Copy word for word the lines of the records below, beginning at the one with "Rendered at 1500 by 1125 pixels." and finishing at the one with "Document page, 2576x1449 pixels.", ends included, but none of the pictures.

Data to examine:
::::
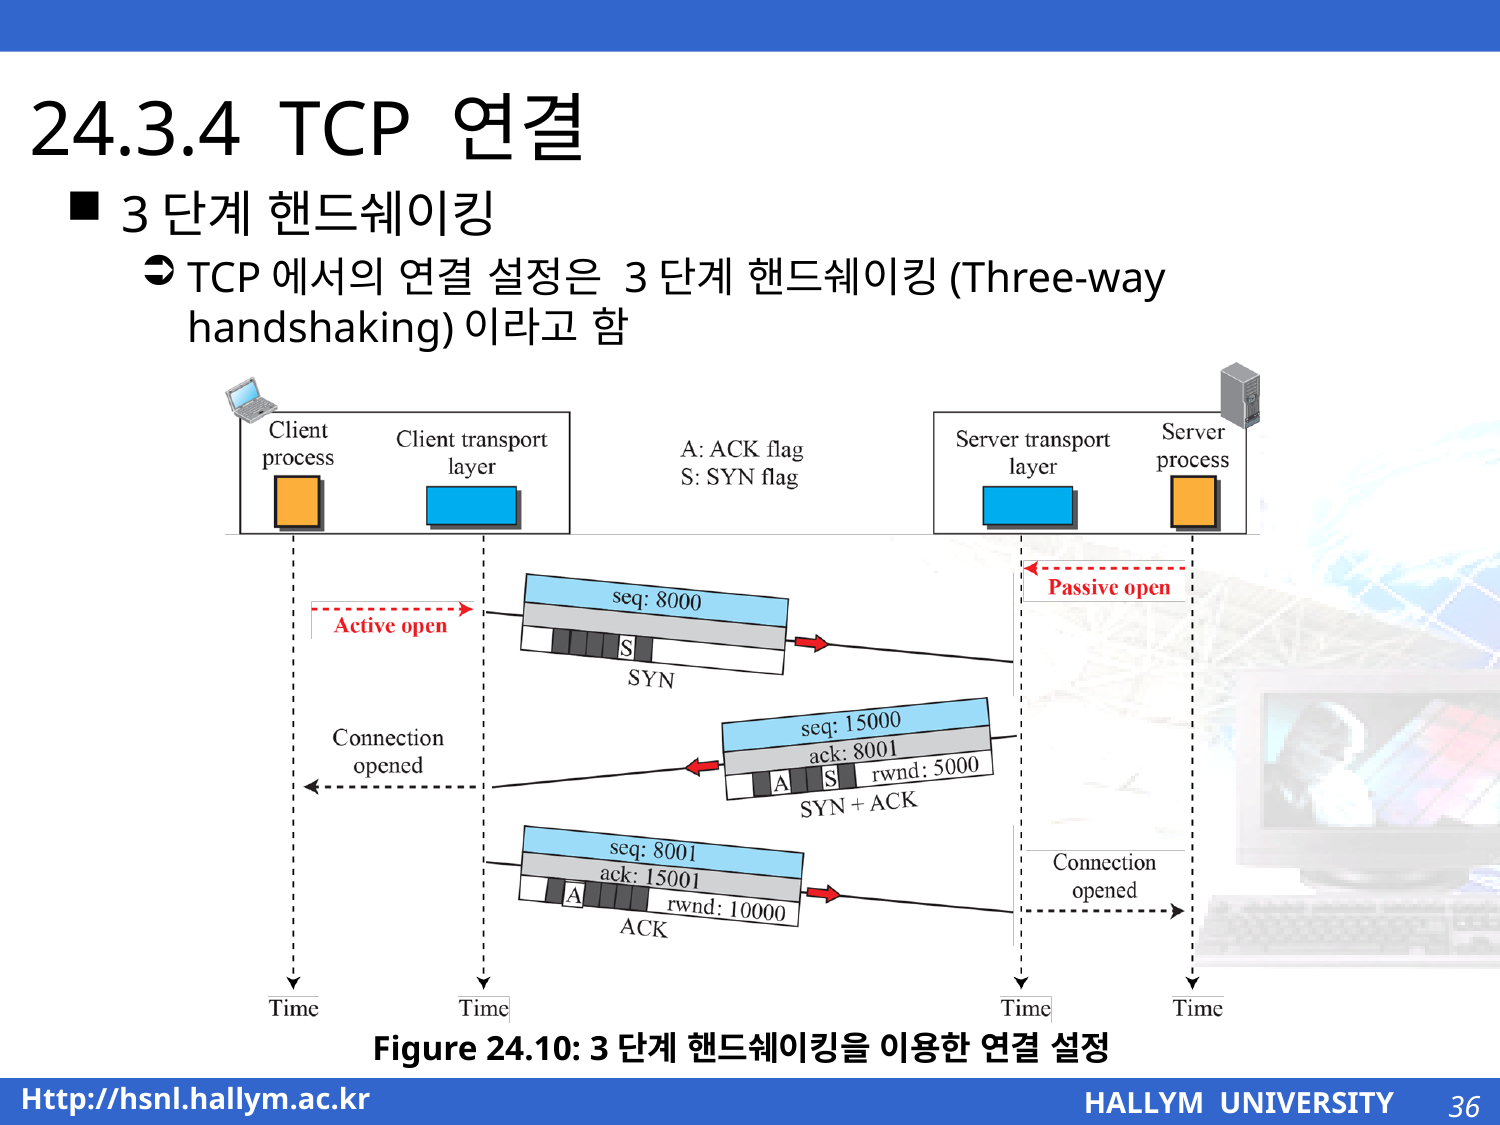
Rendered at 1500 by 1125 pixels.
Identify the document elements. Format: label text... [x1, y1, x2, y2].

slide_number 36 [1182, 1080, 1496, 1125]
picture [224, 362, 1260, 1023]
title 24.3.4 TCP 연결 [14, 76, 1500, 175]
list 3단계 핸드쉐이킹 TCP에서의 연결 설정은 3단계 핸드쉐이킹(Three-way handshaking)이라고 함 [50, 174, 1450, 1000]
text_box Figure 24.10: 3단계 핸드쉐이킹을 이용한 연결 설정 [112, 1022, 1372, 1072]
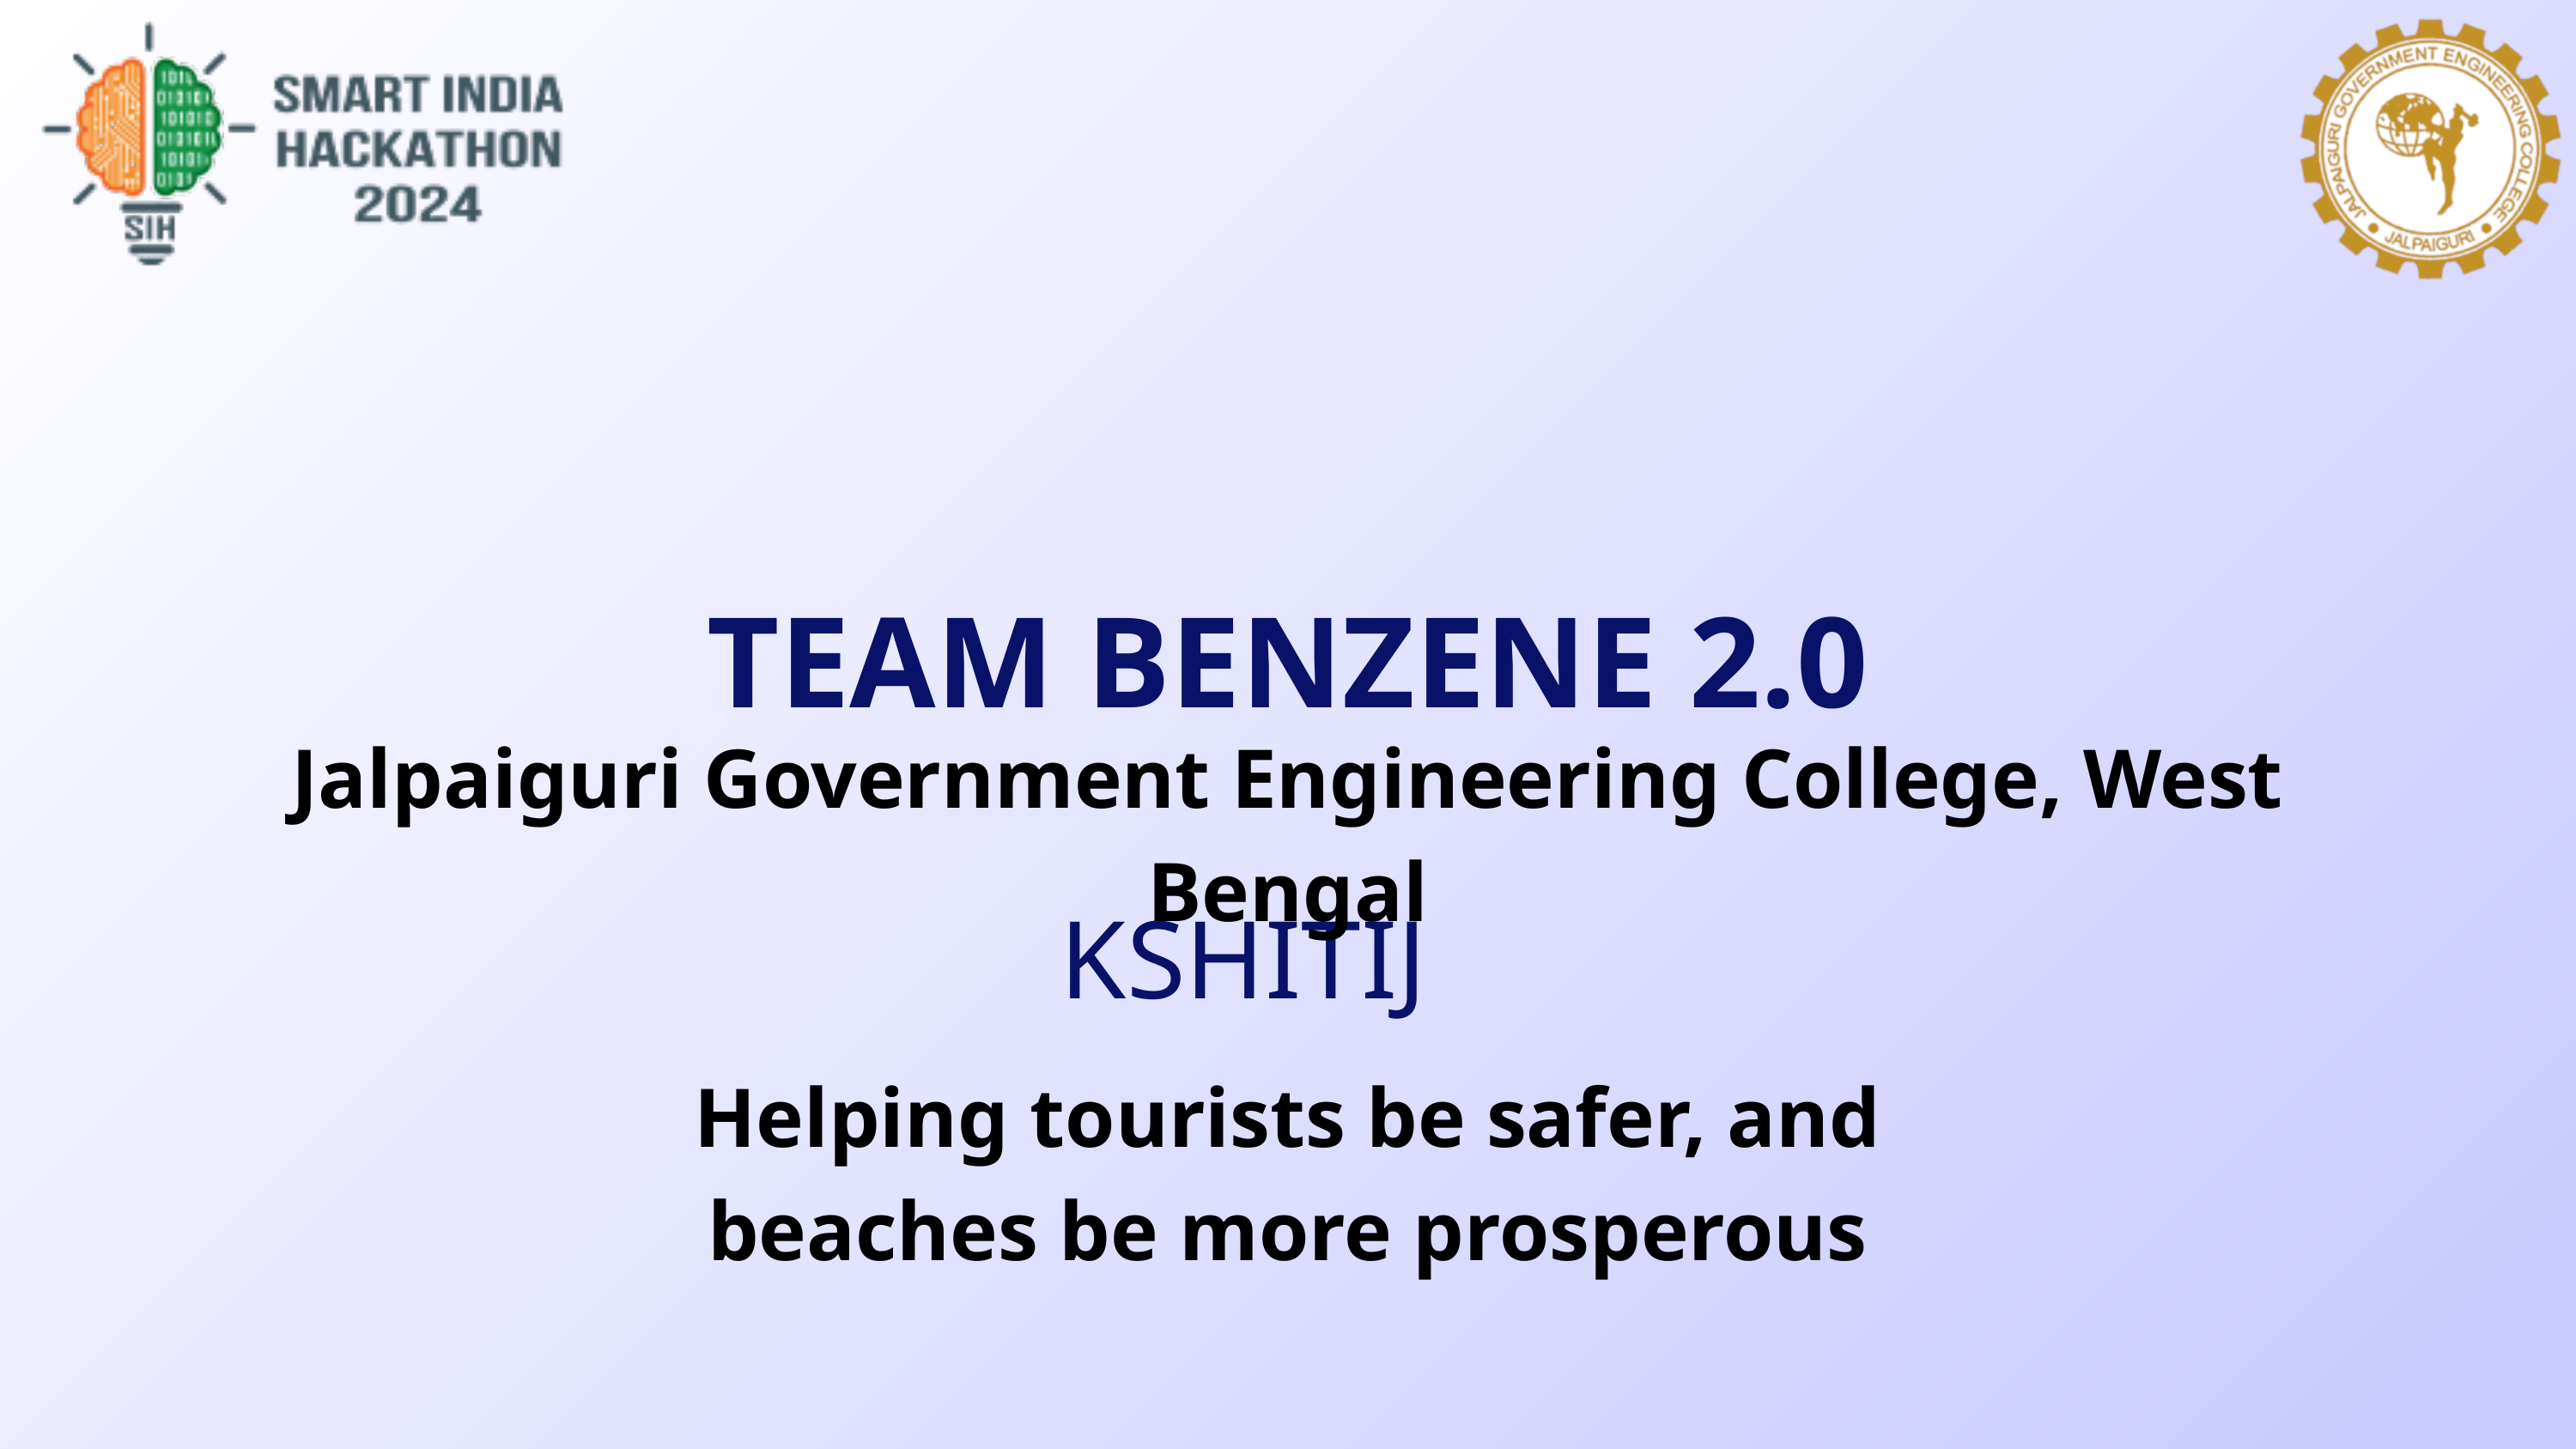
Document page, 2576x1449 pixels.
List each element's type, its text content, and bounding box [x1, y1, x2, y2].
::::
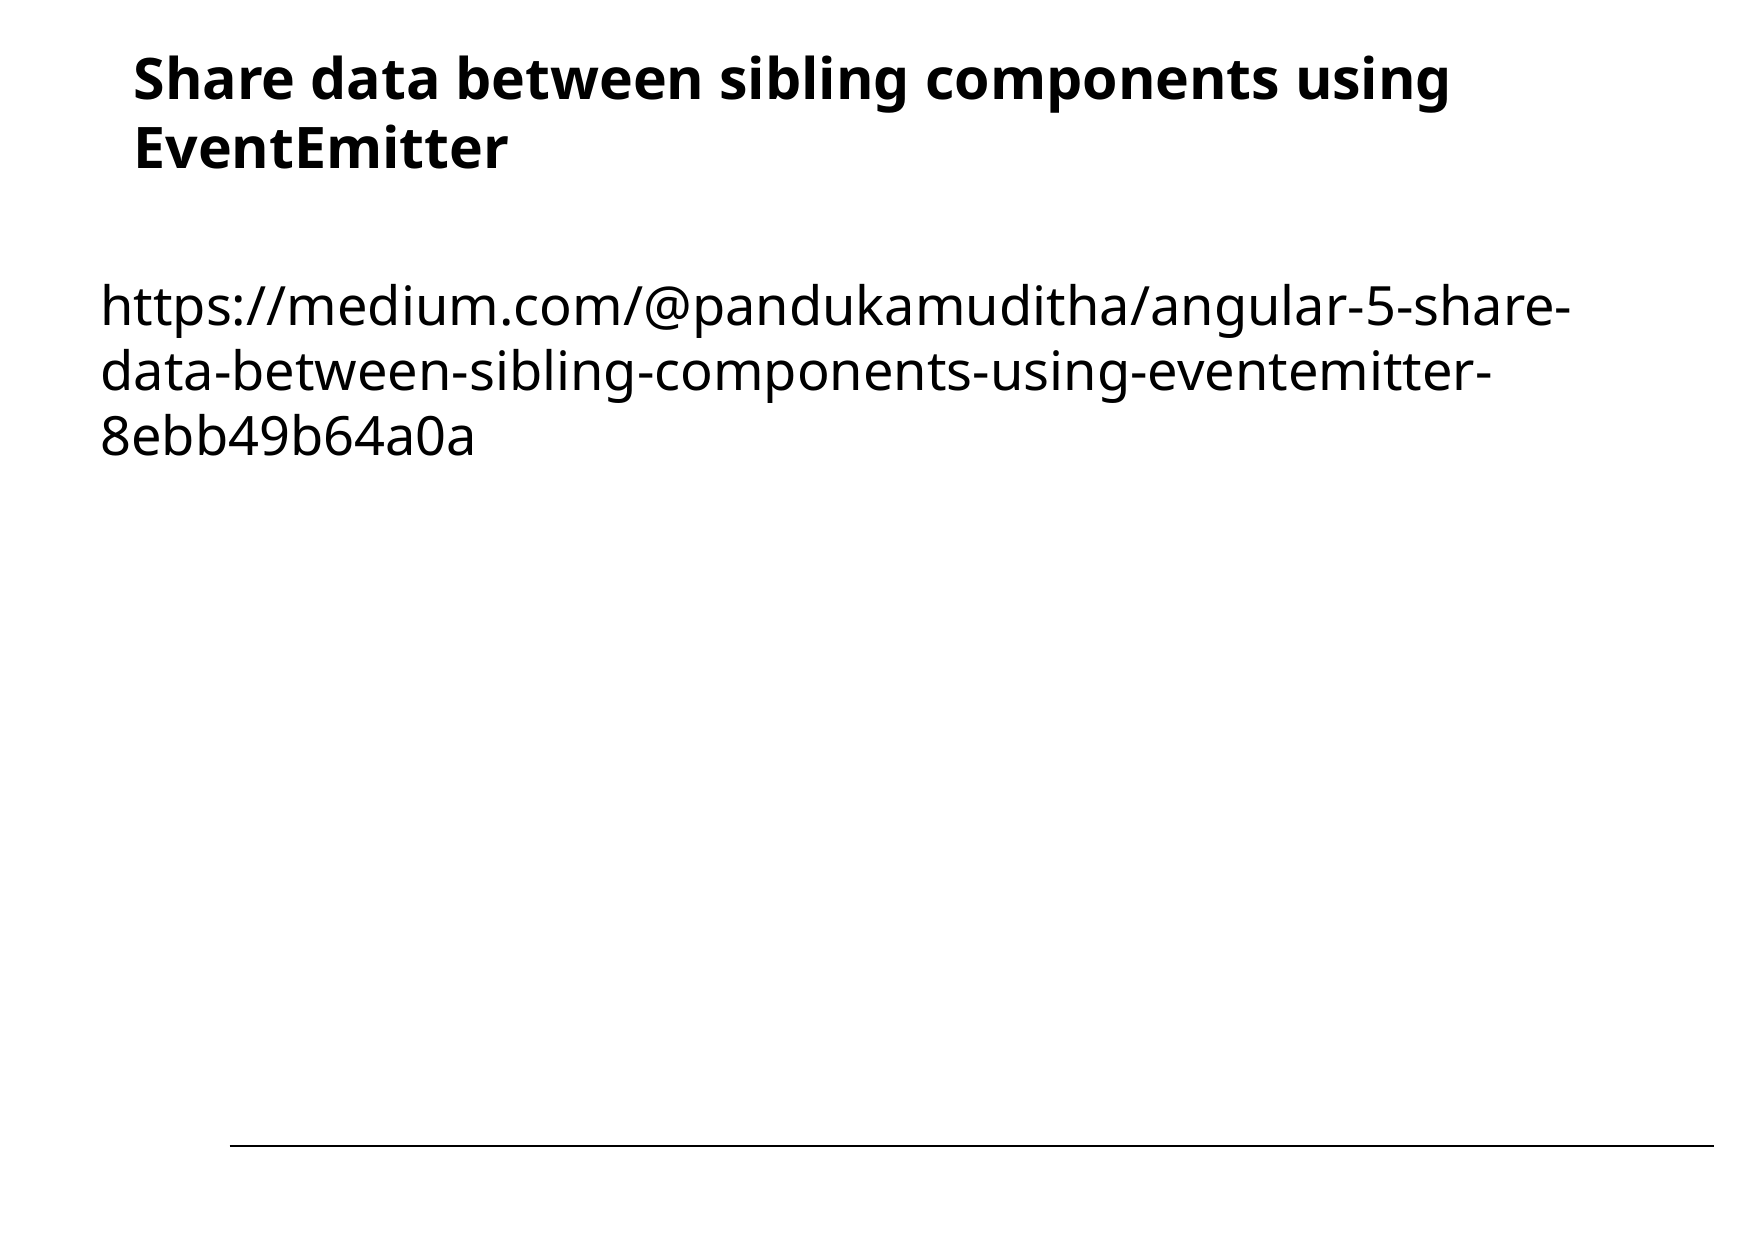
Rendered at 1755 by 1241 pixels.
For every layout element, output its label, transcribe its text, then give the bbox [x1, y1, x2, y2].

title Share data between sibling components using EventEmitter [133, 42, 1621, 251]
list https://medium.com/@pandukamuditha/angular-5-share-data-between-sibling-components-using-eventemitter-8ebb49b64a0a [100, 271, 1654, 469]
::::
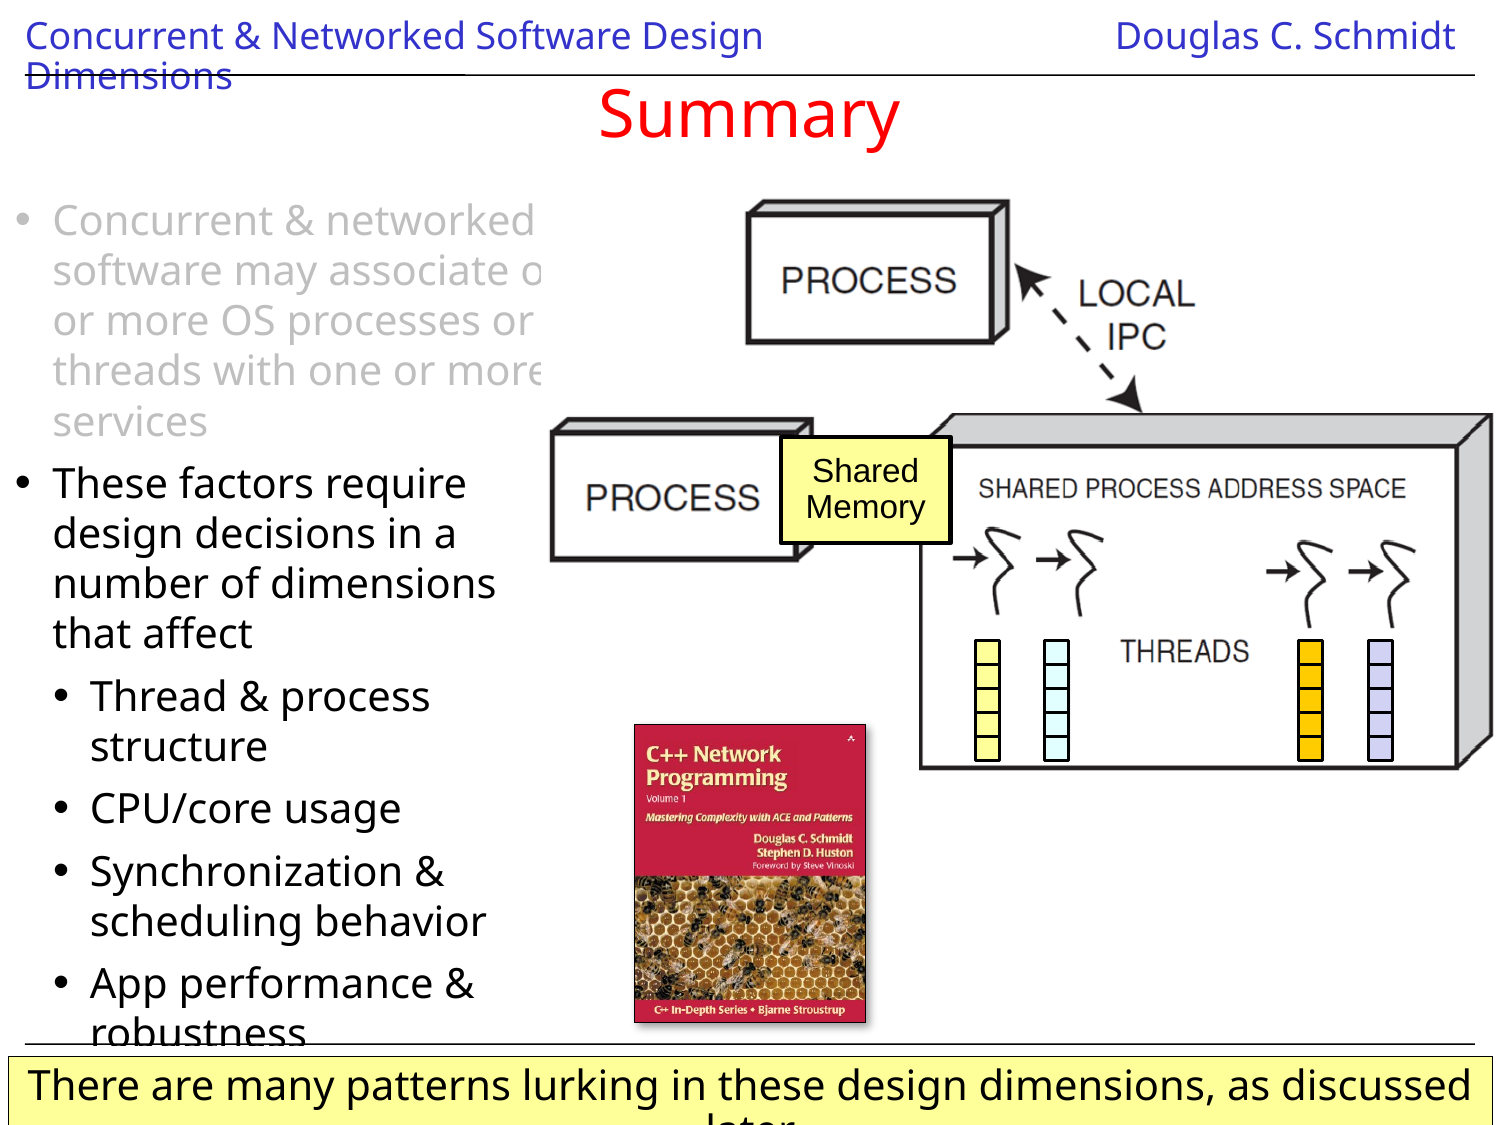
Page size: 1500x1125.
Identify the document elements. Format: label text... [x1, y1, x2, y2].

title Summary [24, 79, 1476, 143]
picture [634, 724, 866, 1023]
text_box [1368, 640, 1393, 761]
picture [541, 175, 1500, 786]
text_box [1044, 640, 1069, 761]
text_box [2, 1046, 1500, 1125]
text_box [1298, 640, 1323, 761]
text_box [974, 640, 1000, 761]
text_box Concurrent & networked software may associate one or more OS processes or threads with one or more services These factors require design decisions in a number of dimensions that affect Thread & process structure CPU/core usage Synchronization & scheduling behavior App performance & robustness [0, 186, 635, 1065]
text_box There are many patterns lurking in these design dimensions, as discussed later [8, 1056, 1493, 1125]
::::
Finished task:
Rendered at 1500 by 1125 pixels.
Identify the document elements. Format: label text... [x1, y1, x2, y2].

slide_number 36 [1182, 1080, 1496, 1125]
picture [224, 362, 1260, 1023]
title 24.3.4 TCP 연결 [14, 76, 1500, 175]
list 3단계 핸드쉐이킹 TCP에서의 연결 설정은 3단계 핸드쉐이킹(Three-way handshaking)이라고 함 [50, 174, 1450, 1000]
text_box Figure 24.10: 3단계 핸드쉐이킹을 이용한 연결 설정 [112, 1022, 1372, 1072]
Document page, 2576x1449 pixels.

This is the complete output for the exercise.